* Problem to work on *
Every line of the entries below that carries the string "storagenode" should be copied.

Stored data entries
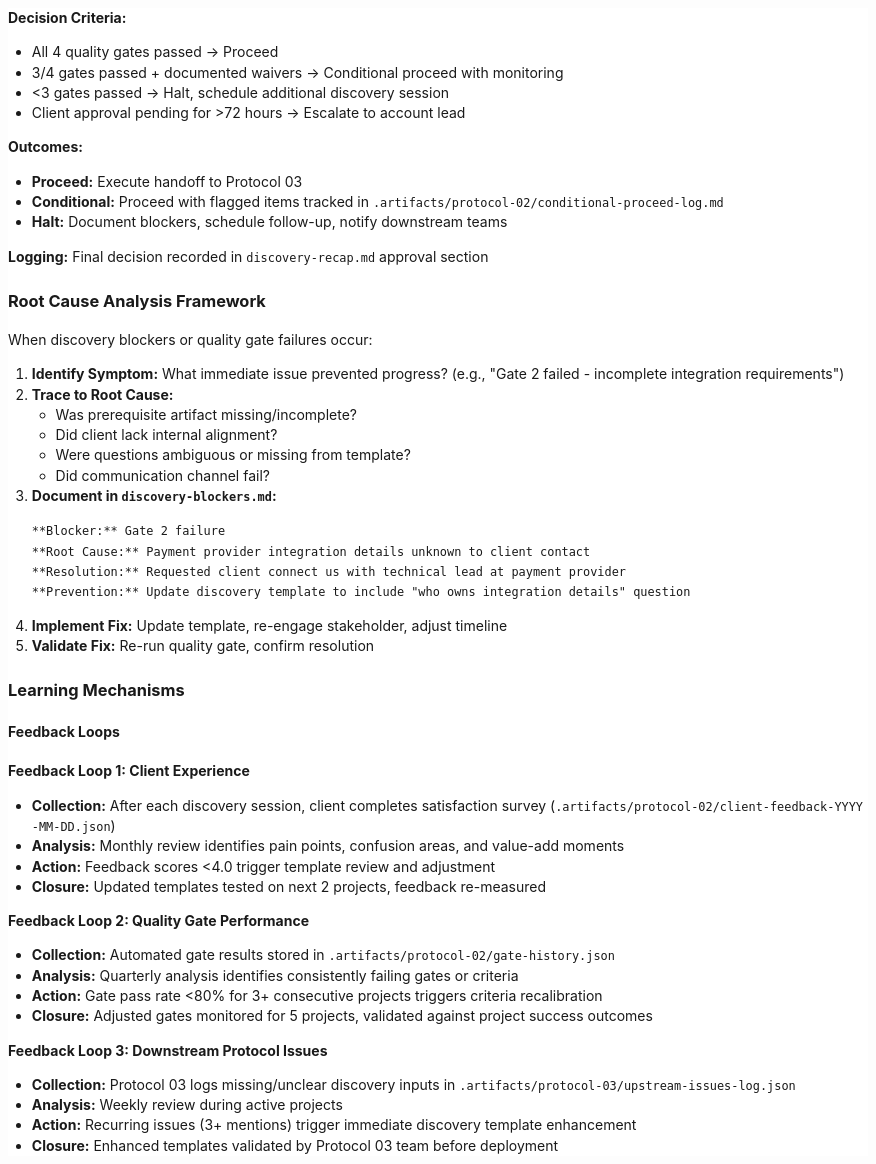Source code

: **Decision Criteria:**
- All 4 quality gates passed → Proceed
- 3/4 gates passed + documented waivers → Conditional proceed with monitoring
- <3 gates passed → Halt, schedule additional discovery session
- Client approval pending for >72 hours → Escalate to account lead

**Outcomes:**
- **Proceed:** Execute handoff to Protocol 03
- **Conditional:** Proceed with flagged items tracked in `.artifacts/protocol-02/conditional-proceed-log.md`
- **Halt:** Document blockers, schedule follow-up, notify downstream teams

**Logging:** Final decision recorded in `discovery-recap.md` approval section

### Root Cause Analysis Framework

When discovery blockers or quality gate failures occur:

1. **Identify Symptom:** What immediate issue prevented progress? (e.g., "Gate 2 failed - incomplete integration requirements")
2. **Trace to Root Cause:**
   - Was prerequisite artifact missing/incomplete?
   - Did client lack internal alignment?
   - Were questions ambiguous or missing from template?
   - Did communication channel fail?
3. **Document in `discovery-blockers.md`:**
   ```markdown
   **Blocker:** Gate 2 failure
   **Root Cause:** Payment provider integration details unknown to client contact
   **Resolution:** Requested client connect us with technical lead at payment provider
   **Prevention:** Update discovery template to include "who owns integration details" question
   ```
4. **Implement Fix:** Update template, re-engage stakeholder, adjust timeline
5. **Validate Fix:** Re-run quality gate, confirm resolution

### Learning Mechanisms

#### Feedback Loops

**Feedback Loop 1: Client Experience**
- **Collection:** After each discovery session, client completes satisfaction survey (`.artifacts/protocol-02/client-feedback-YYYY-MM-DD.json`)
- **Analysis:** Monthly review identifies pain points, confusion areas, and value-add moments
- **Action:** Feedback scores <4.0 trigger template review and adjustment
- **Closure:** Updated templates tested on next 2 projects, feedback re-measured

**Feedback Loop 2: Quality Gate Performance**
- **Collection:** Automated gate results stored in `.artifacts/protocol-02/gate-history.json`
- **Analysis:** Quarterly analysis identifies consistently failing gates or criteria
- **Action:** Gate pass rate <80% for 3+ consecutive projects triggers criteria recalibration
- **Closure:** Adjusted gates monitored for 5 projects, validated against project success outcomes

**Feedback Loop 3: Downstream Protocol Issues**
- **Collection:** Protocol 03 logs missing/unclear discovery inputs in `.artifacts/protocol-03/upstream-issues-log.json`
- **Analysis:** Weekly review during active projects
- **Action:** Recurring issues (3+ mentions) trigger immediate discovery template enhancement
- **Closure:** Enhanced templates validated by Protocol 03 team before deployment
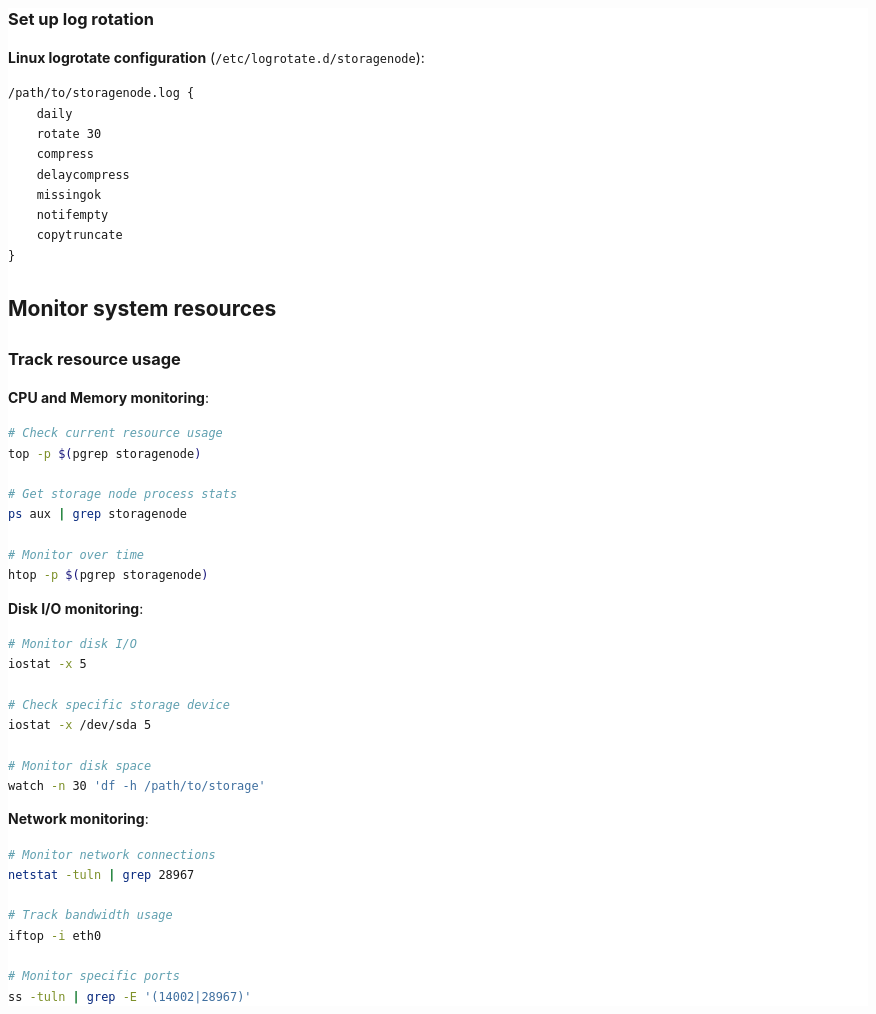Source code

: ### Set up log rotation

**Linux logrotate configuration** (`/etc/logrotate.d/storagenode`):
```
/path/to/storagenode.log {
    daily
    rotate 30
    compress
    delaycompress
    missingok
    notifempty
    copytruncate
}
```

## Monitor system resources

### Track resource usage

**CPU and Memory monitoring**:
```bash
# Check current resource usage
top -p $(pgrep storagenode)

# Get storage node process stats
ps aux | grep storagenode

# Monitor over time
htop -p $(pgrep storagenode)
```

**Disk I/O monitoring**:
```bash
# Monitor disk I/O
iostat -x 5

# Check specific storage device
iostat -x /dev/sda 5

# Monitor disk space
watch -n 30 'df -h /path/to/storage'
```

**Network monitoring**:
```bash
# Monitor network connections
netstat -tuln | grep 28967

# Track bandwidth usage
iftop -i eth0

# Monitor specific ports
ss -tuln | grep -E '(14002|28967)'
```
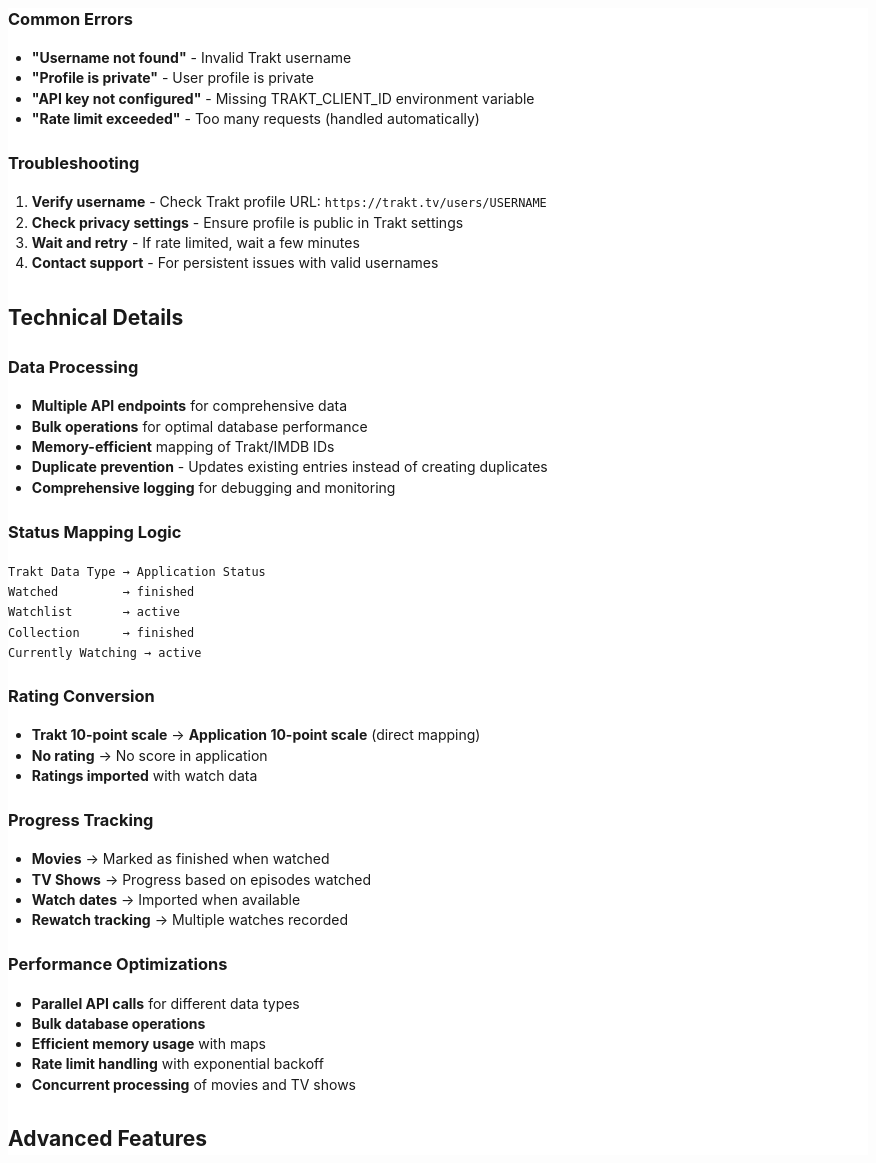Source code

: ### Common Errors
- **"Username not found"** - Invalid Trakt username
- **"Profile is private"** - User profile is private
- **"API key not configured"** - Missing TRAKT_CLIENT_ID environment variable
- **"Rate limit exceeded"** - Too many requests (handled automatically)

### Troubleshooting
1. **Verify username** - Check Trakt profile URL: `https://trakt.tv/users/USERNAME`
2. **Check privacy settings** - Ensure profile is public in Trakt settings
3. **Wait and retry** - If rate limited, wait a few minutes
4. **Contact support** - For persistent issues with valid usernames

## Technical Details

### Data Processing
- **Multiple API endpoints** for comprehensive data
- **Bulk operations** for optimal database performance
- **Memory-efficient** mapping of Trakt/IMDB IDs
- **Duplicate prevention** - Updates existing entries instead of creating duplicates
- **Comprehensive logging** for debugging and monitoring

### Status Mapping Logic
```
Trakt Data Type → Application Status
Watched         → finished
Watchlist       → active  
Collection      → finished
Currently Watching → active
```

### Rating Conversion
- **Trakt 10-point scale** → **Application 10-point scale** (direct mapping)
- **No rating** → No score in application
- **Ratings imported** with watch data

### Progress Tracking
- **Movies** → Marked as finished when watched
- **TV Shows** → Progress based on episodes watched
- **Watch dates** → Imported when available
- **Rewatch tracking** → Multiple watches recorded

### Performance Optimizations
- **Parallel API calls** for different data types
- **Bulk database operations**
- **Efficient memory usage** with maps
- **Rate limit handling** with exponential backoff
- **Concurrent processing** of movies and TV shows

## Advanced Features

* Completed exercise *
**Linux logrotate configuration** (`/etc/logrotate.d/storagenode`):
/path/to/storagenode.log {
top -p $(pgrep storagenode)
ps aux | grep storagenode
htop -p $(pgrep storagenode)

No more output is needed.